Nesta sexta-feira (13), Miguel Díaz-Canel, o líder cubano, confirmou que autoridades de seu governo iniciaram discussões com representantes dos Estados Unidos. Esse anúncio surge após um período de grande tensão entre Havana e Washington, e em um cenário de severa crise econômica que afeta a nação caribenha.
A revelação veio à tona através de um vídeo divulgado pela televisão estatal de Cuba, pouco antes de Díaz-Canel falar à mídia local.

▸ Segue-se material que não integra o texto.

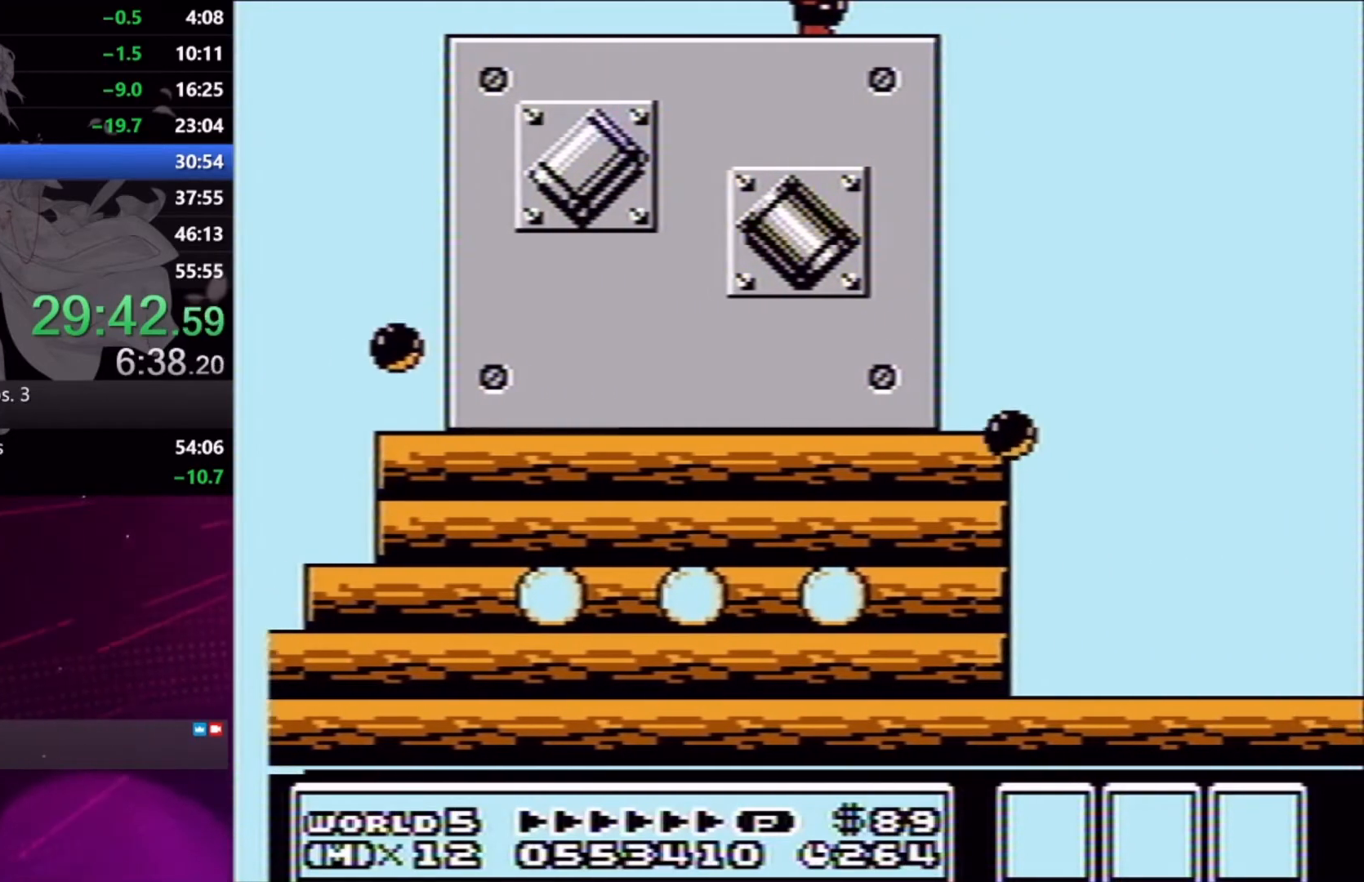
{"buttons": [], "right_stick": "center", "events": []}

Em seu pronunciamento, o governante expressou que o intuito desses contatos é resolver as divergências existentes entre as duas nações. Ele declarou: “Essas conversas buscam, por meio do diálogo, encontrar soluções para as diferenças bilaterais que possuímos entre os dois países.”
Esta é a primeira vez que o regime cubano admite oficialmente ter contato direto com os EUA, algo que o então presidente americano, Donald Trump, já vinha afirmando. Anteriormente, Cuba negava encontros formais, embora não refutasse noticiários internacionais sobre interações discretas envolvendo membros da família Castro. Díaz-Canel indicou que as negociações foram conduzidas por ele, pelo ex-ditador Raúl Castro, de 94 anos, e por outros membros do Partido Comunista e do governo, sendo que Raúl, mesmo aposentado da presidência, ainda detém influência política significativa.